> Data provided
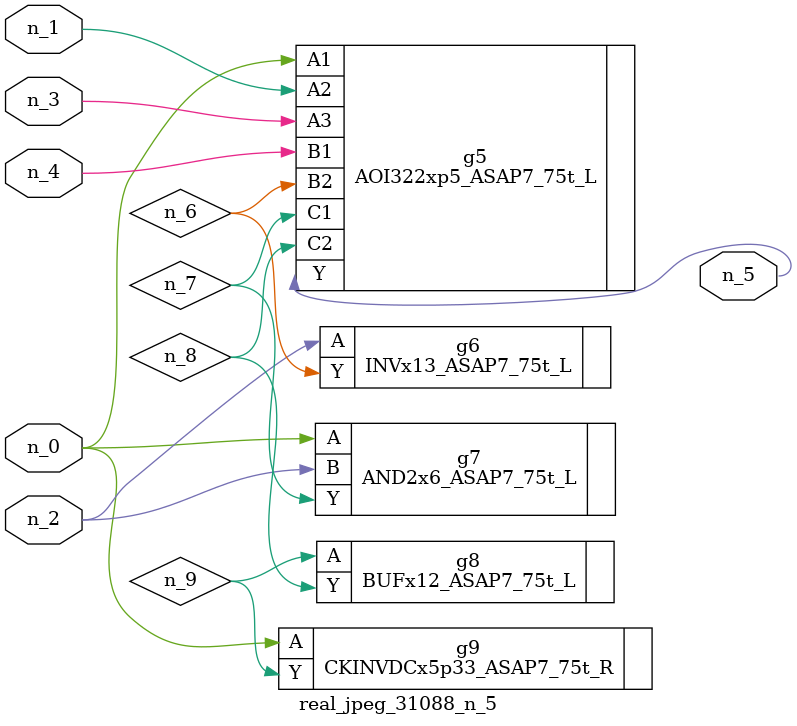
<source format=v>
module real_jpeg_31088_n_5 (n_4, n_0, n_1, n_2, n_3, n_5);

input n_4;
input n_0;
input n_1;
input n_2;
input n_3;

output n_5;

wire n_8;
wire n_6;
wire n_7;
wire n_9;

AOI322xp5_ASAP7_75t_L g5 ( 
.A1(n_0),
.A2(n_1),
.A3(n_3),
.B1(n_4),
.B2(n_6),
.C1(n_7),
.C2(n_8),
.Y(n_5)
);

AND2x6_ASAP7_75t_L g7 ( 
.A(n_0),
.B(n_2),
.Y(n_7)
);

CKINVDCx5p33_ASAP7_75t_R g9 ( 
.A(n_0),
.Y(n_9)
);

INVx13_ASAP7_75t_L g6 ( 
.A(n_2),
.Y(n_6)
);

BUFx12_ASAP7_75t_L g8 ( 
.A(n_9),
.Y(n_8)
);


endmodule
</source>
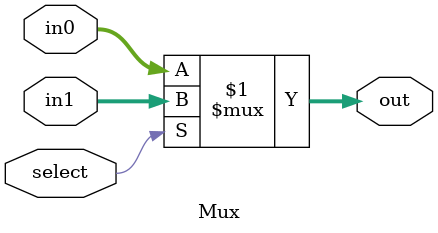
<source format=v>
module Mux
	#(
		parameter LENGTH = 16
	)
	(
		input select,
		input [LENGTH-1:0] in0, in1,
		output [LENGTH-1:0] out
	);

	assign out = select ? in1 : in0;
endmodule


		
</source>
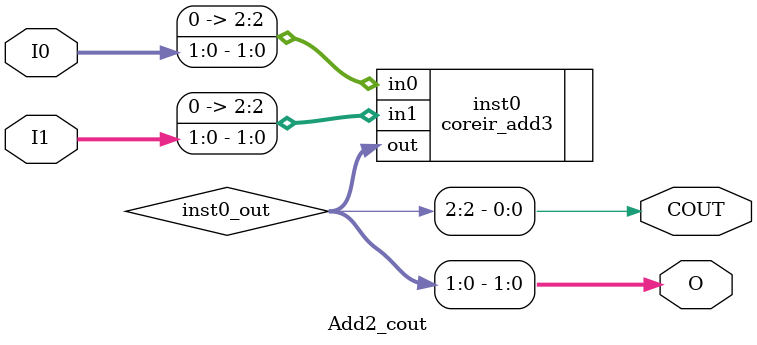
<source format=v>
module Add2_cout (input [1:0] I0, input [1:0] I1, output [1:0] O, output  COUT);
wire [2:0] inst0_out;
coreir_add3 inst0 (.in0({1'b0,I0[1],I0[0]}), .in1({1'b0,I1[1],I1[0]}), .out(inst0_out));
assign O = {inst0_out[1],inst0_out[0]};
assign COUT = inst0_out[2];
endmodule


</source>
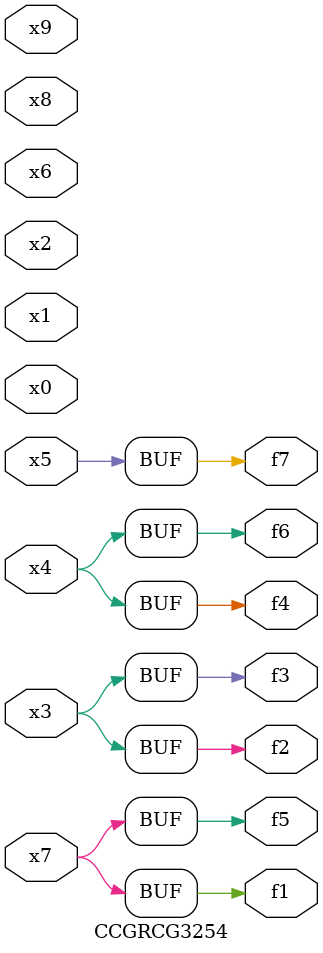
<source format=v>
module CCGRCG3254(
	input x0, x1, x2, x3, x4, x5, x6, x7, x8, x9,
	output f1, f2, f3, f4, f5, f6, f7
);
	assign f1 = x7;
	assign f2 = x3;
	assign f3 = x3;
	assign f4 = x4;
	assign f5 = x7;
	assign f6 = x4;
	assign f7 = x5;
endmodule

</source>
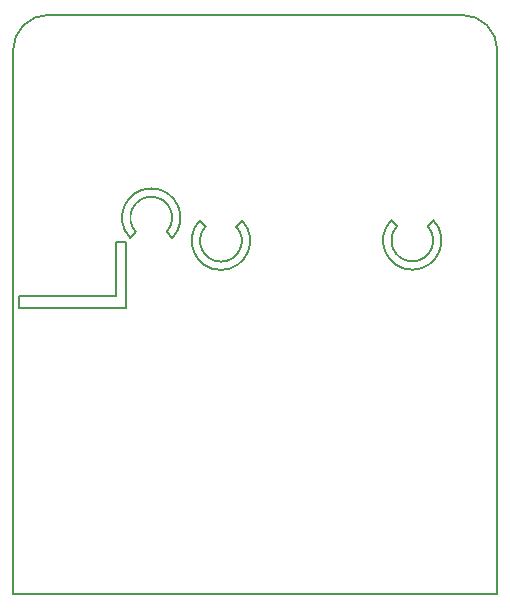
<source format=gbr>
G04 #@! TF.GenerationSoftware,KiCad,Pcbnew,(6.0.7)*
G04 #@! TF.CreationDate,2023-05-10T15:43:49+05:30*
G04 #@! TF.ProjectId,PS440V_to_5V,50533434-3056-45f7-946f-5f35562e6b69,rev?*
G04 #@! TF.SameCoordinates,Original*
G04 #@! TF.FileFunction,Profile,NP*
%FSLAX46Y46*%
G04 Gerber Fmt 4.6, Leading zero omitted, Abs format (unit mm)*
G04 Created by KiCad (PCBNEW (6.0.7)) date 2023-05-10 15:43:49*
%MOMM*%
%LPD*%
G01*
G04 APERTURE LIST*
G04 #@! TA.AperFunction,Profile*
%ADD10C,0.150000*%
G04 #@! TD*
G04 APERTURE END LIST*
D10*
X109800000Y-85500000D02*
X109800000Y-131500000D01*
X125600000Y-99924116D02*
X126100000Y-100424116D01*
X118500000Y-106300000D02*
X110300000Y-106300000D01*
X119400000Y-107300000D02*
X119400000Y-101700000D01*
X141800000Y-99900000D02*
G75*
G03*
X145400000Y-99900000I1800000J-1700000D01*
G01*
X120200000Y-100869181D02*
X119700000Y-101369181D01*
X119400000Y-101700000D02*
X118500000Y-101700000D01*
X142300000Y-100400000D02*
G75*
G03*
X144900000Y-100400000I1300000J-1200000D01*
G01*
X144900000Y-100400000D02*
X145400000Y-99900000D01*
X128700000Y-100424116D02*
X129200000Y-99924116D01*
X150800000Y-85500000D02*
X150800000Y-128500000D01*
X109800000Y-131500000D02*
X150800000Y-131500000D01*
X110300000Y-107300000D02*
X119400000Y-107300000D01*
X112800000Y-82500000D02*
G75*
G03*
X109800000Y-85500000I0J-3000000D01*
G01*
X150800000Y-131500000D02*
X150800000Y-128500000D01*
X150800000Y-85500000D02*
G75*
G03*
X147800000Y-82500000I-3000000J0D01*
G01*
X123300000Y-101369181D02*
G75*
G03*
X119700000Y-101369181I-1800000J1700000D01*
G01*
X147800000Y-82500000D02*
X112800000Y-82500000D01*
X123300000Y-101369181D02*
X122800000Y-100869181D01*
X141800000Y-99900000D02*
X142300000Y-100400000D01*
X125600000Y-99924116D02*
G75*
G03*
X129200000Y-99924116I1800000J-1700000D01*
G01*
X110300000Y-106300000D02*
X110300000Y-107300000D01*
X118500000Y-101700000D02*
X118500000Y-106300000D01*
X126100000Y-100424116D02*
G75*
G03*
X128700000Y-100424116I1300000J-1200000D01*
G01*
X122800000Y-100869181D02*
G75*
G03*
X120200000Y-100869181I-1300000J1200000D01*
G01*
M02*

</source>
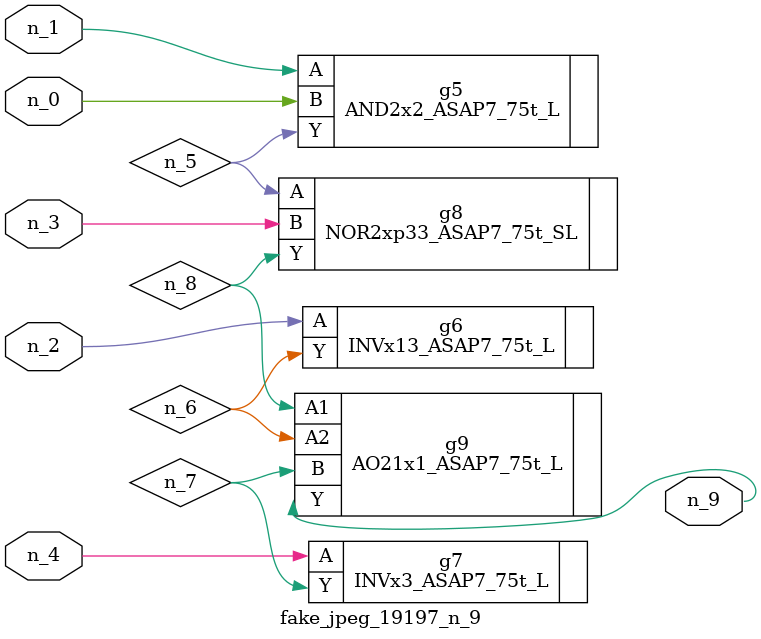
<source format=v>
module fake_jpeg_19197_n_9 (n_3, n_2, n_1, n_0, n_4, n_9);

input n_3;
input n_2;
input n_1;
input n_0;
input n_4;

output n_9;

wire n_8;
wire n_6;
wire n_5;
wire n_7;

AND2x2_ASAP7_75t_L g5 ( 
.A(n_1),
.B(n_0),
.Y(n_5)
);

INVx13_ASAP7_75t_L g6 ( 
.A(n_2),
.Y(n_6)
);

INVx3_ASAP7_75t_L g7 ( 
.A(n_4),
.Y(n_7)
);

NOR2xp33_ASAP7_75t_SL g8 ( 
.A(n_5),
.B(n_3),
.Y(n_8)
);

AO21x1_ASAP7_75t_L g9 ( 
.A1(n_8),
.A2(n_6),
.B(n_7),
.Y(n_9)
);


endmodule
</source>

> Problem to solve
Each record should be printed again precisely, though not its pictures.

> Expected answer
<source format=v>
module real_jpeg_31088_n_5 (n_4, n_0, n_1, n_2, n_3, n_5);

input n_4;
input n_0;
input n_1;
input n_2;
input n_3;

output n_5;

wire n_8;
wire n_6;
wire n_7;
wire n_9;

AOI322xp5_ASAP7_75t_L g5 ( 
.A1(n_0),
.A2(n_1),
.A3(n_3),
.B1(n_4),
.B2(n_6),
.C1(n_7),
.C2(n_8),
.Y(n_5)
);

AND2x6_ASAP7_75t_L g7 ( 
.A(n_0),
.B(n_2),
.Y(n_7)
);

CKINVDCx5p33_ASAP7_75t_R g9 ( 
.A(n_0),
.Y(n_9)
);

INVx13_ASAP7_75t_L g6 ( 
.A(n_2),
.Y(n_6)
);

BUFx12_ASAP7_75t_L g8 ( 
.A(n_9),
.Y(n_8)
);


endmodule
</source>
<source format=v>
module Mux
	#(
		parameter LENGTH = 16
	)
	(
		input select,
		input [LENGTH-1:0] in0, in1,
		output [LENGTH-1:0] out
	);

	assign out = select ? in1 : in0;
endmodule


		
</source>
<source format=v>
module Add2_cout (input [1:0] I0, input [1:0] I1, output [1:0] O, output  COUT);
wire [2:0] inst0_out;
coreir_add3 inst0 (.in0({1'b0,I0[1],I0[0]}), .in1({1'b0,I1[1],I1[0]}), .out(inst0_out));
assign O = {inst0_out[1],inst0_out[0]};
assign COUT = inst0_out[2];
endmodule


</source>
<source format=v>
module CCGRCG3254(
	input x0, x1, x2, x3, x4, x5, x6, x7, x8, x9,
	output f1, f2, f3, f4, f5, f6, f7
);
	assign f1 = x7;
	assign f2 = x3;
	assign f3 = x3;
	assign f4 = x4;
	assign f5 = x7;
	assign f6 = x4;
	assign f7 = x5;
endmodule

</source>
<source format=gbr>
G04 #@! TF.GenerationSoftware,KiCad,Pcbnew,(6.0.7)*
G04 #@! TF.CreationDate,2023-05-10T15:43:49+05:30*
G04 #@! TF.ProjectId,PS440V_to_5V,50533434-3056-45f7-946f-5f35562e6b69,rev?*
G04 #@! TF.SameCoordinates,Original*
G04 #@! TF.FileFunction,Profile,NP*
%FSLAX46Y46*%
G04 Gerber Fmt 4.6, Leading zero omitted, Abs format (unit mm)*
G04 Created by KiCad (PCBNEW (6.0.7)) date 2023-05-10 15:43:49*
%MOMM*%
%LPD*%
G01*
G04 APERTURE LIST*
G04 #@! TA.AperFunction,Profile*
%ADD10C,0.150000*%
G04 #@! TD*
G04 APERTURE END LIST*
D10*
X109800000Y-85500000D02*
X109800000Y-131500000D01*
X125600000Y-99924116D02*
X126100000Y-100424116D01*
X118500000Y-106300000D02*
X110300000Y-106300000D01*
X119400000Y-107300000D02*
X119400000Y-101700000D01*
X141800000Y-99900000D02*
G75*
G03*
X145400000Y-99900000I1800000J-1700000D01*
G01*
X120200000Y-100869181D02*
X119700000Y-101369181D01*
X119400000Y-101700000D02*
X118500000Y-101700000D01*
X142300000Y-100400000D02*
G75*
G03*
X144900000Y-100400000I1300000J-1200000D01*
G01*
X144900000Y-100400000D02*
X145400000Y-99900000D01*
X128700000Y-100424116D02*
X129200000Y-99924116D01*
X150800000Y-85500000D02*
X150800000Y-128500000D01*
X109800000Y-131500000D02*
X150800000Y-131500000D01*
X110300000Y-107300000D02*
X119400000Y-107300000D01*
X112800000Y-82500000D02*
G75*
G03*
X109800000Y-85500000I0J-3000000D01*
G01*
X150800000Y-131500000D02*
X150800000Y-128500000D01*
X150800000Y-85500000D02*
G75*
G03*
X147800000Y-82500000I-3000000J0D01*
G01*
X123300000Y-101369181D02*
G75*
G03*
X119700000Y-101369181I-1800000J1700000D01*
G01*
X147800000Y-82500000D02*
X112800000Y-82500000D01*
X123300000Y-101369181D02*
X122800000Y-100869181D01*
X141800000Y-99900000D02*
X142300000Y-100400000D01*
X125600000Y-99924116D02*
G75*
G03*
X129200000Y-99924116I1800000J-1700000D01*
G01*
X110300000Y-106300000D02*
X110300000Y-107300000D01*
X118500000Y-101700000D02*
X118500000Y-106300000D01*
X126100000Y-100424116D02*
G75*
G03*
X128700000Y-100424116I1300000J-1200000D01*
G01*
X122800000Y-100869181D02*
G75*
G03*
X120200000Y-100869181I-1300000J1200000D01*
G01*
M02*

</source>
<source format=v>
module fake_jpeg_19197_n_9 (n_3, n_2, n_1, n_0, n_4, n_9);

input n_3;
input n_2;
input n_1;
input n_0;
input n_4;

output n_9;

wire n_8;
wire n_6;
wire n_5;
wire n_7;

AND2x2_ASAP7_75t_L g5 ( 
.A(n_1),
.B(n_0),
.Y(n_5)
);

INVx13_ASAP7_75t_L g6 ( 
.A(n_2),
.Y(n_6)
);

INVx3_ASAP7_75t_L g7 ( 
.A(n_4),
.Y(n_7)
);

NOR2xp33_ASAP7_75t_SL g8 ( 
.A(n_5),
.B(n_3),
.Y(n_8)
);

AO21x1_ASAP7_75t_L g9 ( 
.A1(n_8),
.A2(n_6),
.B(n_7),
.Y(n_9)
);


endmodule
</source>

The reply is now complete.